Alsop told The Sunday Times that when she saw the film: “I was offended: I was offended as a woman, I was offended as a conductor, I was offended as a lesbian.”
She added:
“To have an opportunity to portray a woman in that role and to make her an abuser — for me that was heartbreaking. I think all women and all feminists should be bothered by that kind of depiction.”
“There are so many men — actual, documented men — this film could have been based on but, instead, it puts a woman in the role but gives her all the attributes of those men. That feels antiwoman.”
Blanchett responded to Alsop in the UK press:
“It’s a very provocative film and it will elicit a lot of very strong responses for people.
“What [director Todd Field] and I wanted to do was to create a really lively conversation. So there’s no right or wrong responses to works of art. It’s not a film about conducting, and I think that the circumstances of the character are entirely fictitious.
“It’s a meditation on power and power is genderless.
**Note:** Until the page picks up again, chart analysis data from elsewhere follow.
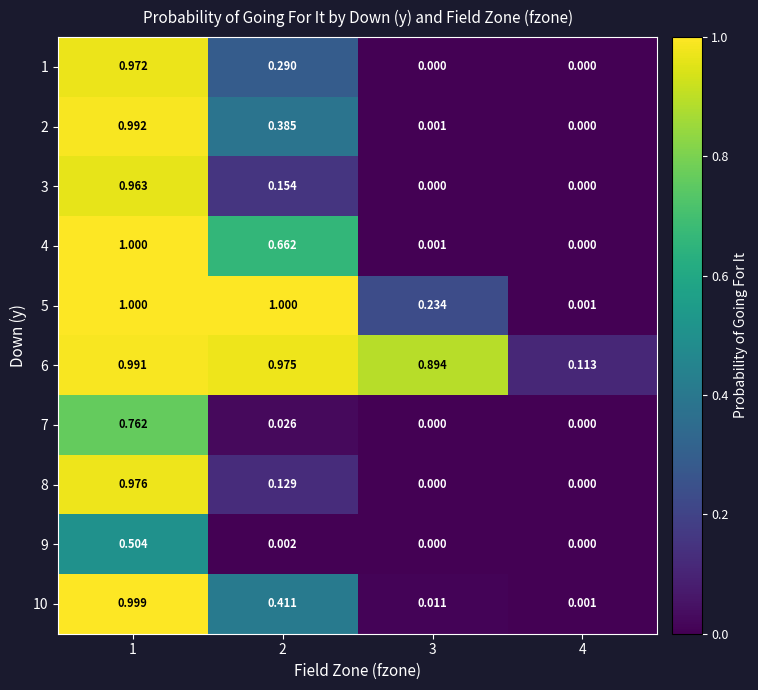

What is the maximum value shown in the chart?

1.0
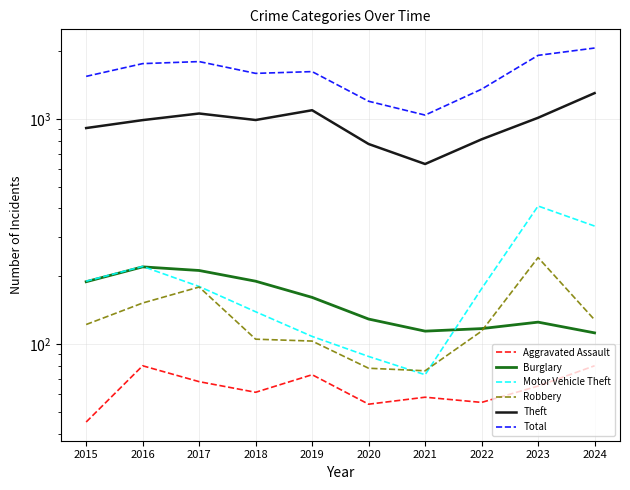

Which series has the widest spread of values?

Total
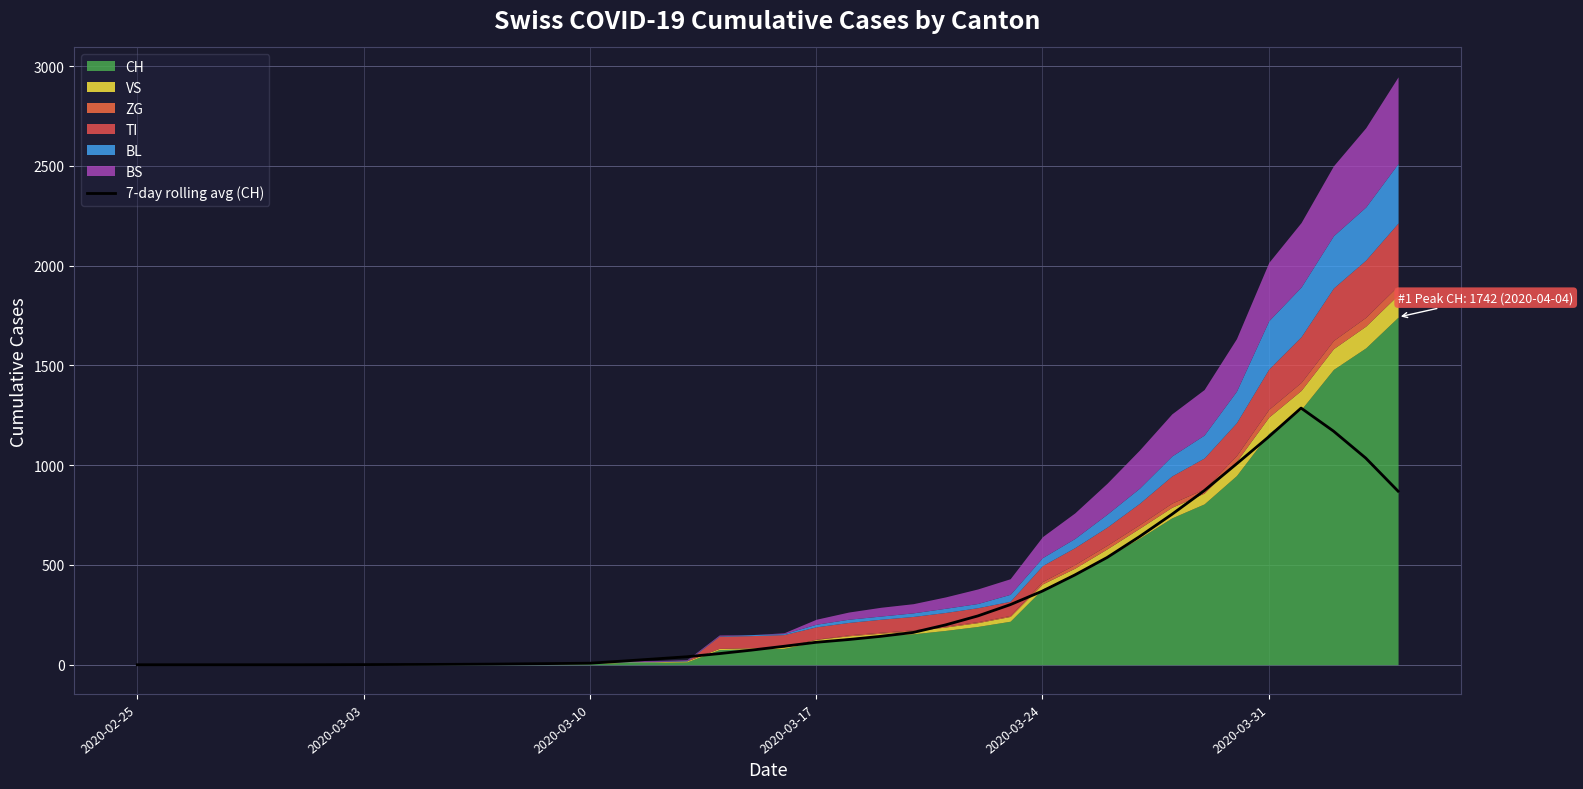

What is the maximum value for 7-day rolling avg (CH)?

1286.1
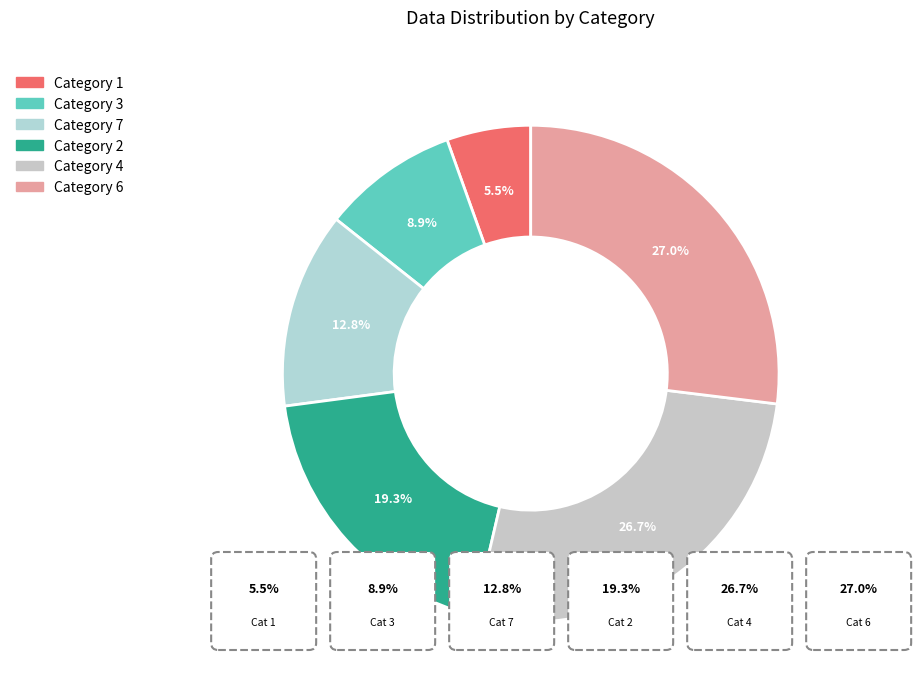

Count the number of slices in the pie.

6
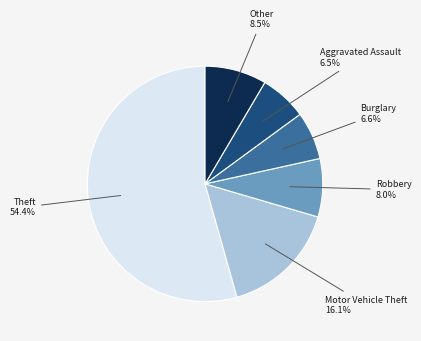

Is there a majority slice in this chart?

Yes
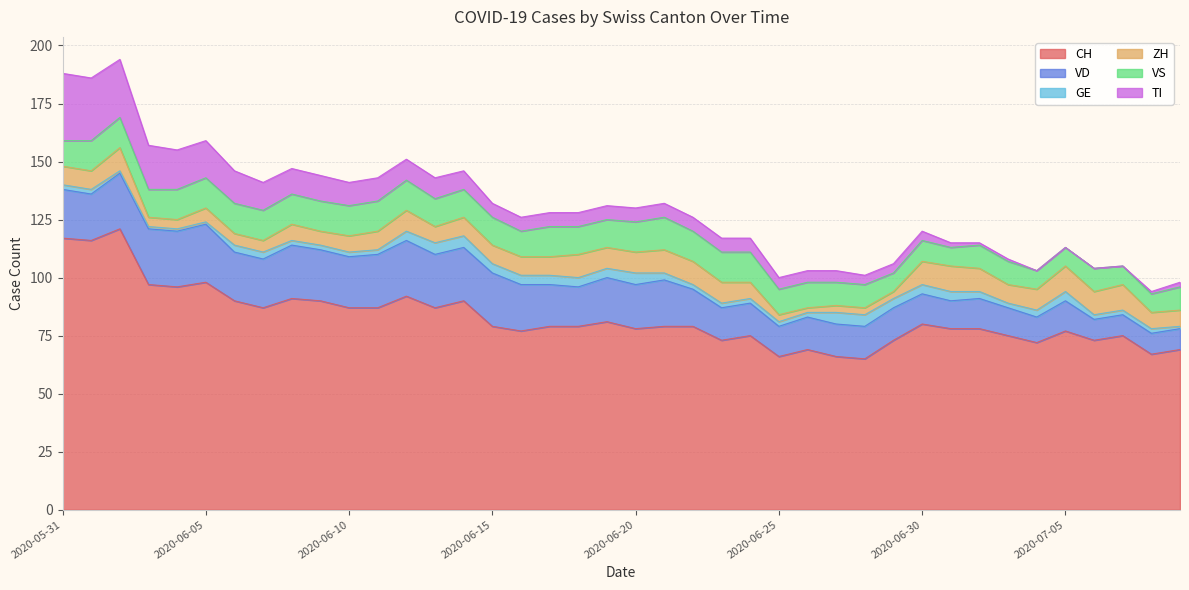

What is the label of the 24th point from the left?

2020-06-23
It is a meditation on power and the corrupting nature of power and I think that that doesn’t necessarily happen only in cultural circles.”
There are a litany of differences between Tár and Blonde as pieces of filmmaking, despite both being films, essentially about power (or the lack of it).
Blonde is more a kaleidoscope of images, whereas Field instead uses several prolonged set-piece scenes to tell a story of a woman losing her grip on reality (just like Monroe does) as her grip on power weakens.
For years, it is suggested, Lydia has abused her position and her talent to manipulate life to her advantage.
The fact that she is a woman does not make the film anti-women, Field simply wants to highlight that power imbalances go across both genders, it is just a symptom of an unfair society that empowers dangerous people.
Blonde and Tár are both brilliant films, both works of art that people will draw different responses and raise different questions.
This is a good thing, this should be celebrated.
Lydia Tár would have loved Blonde, by the way.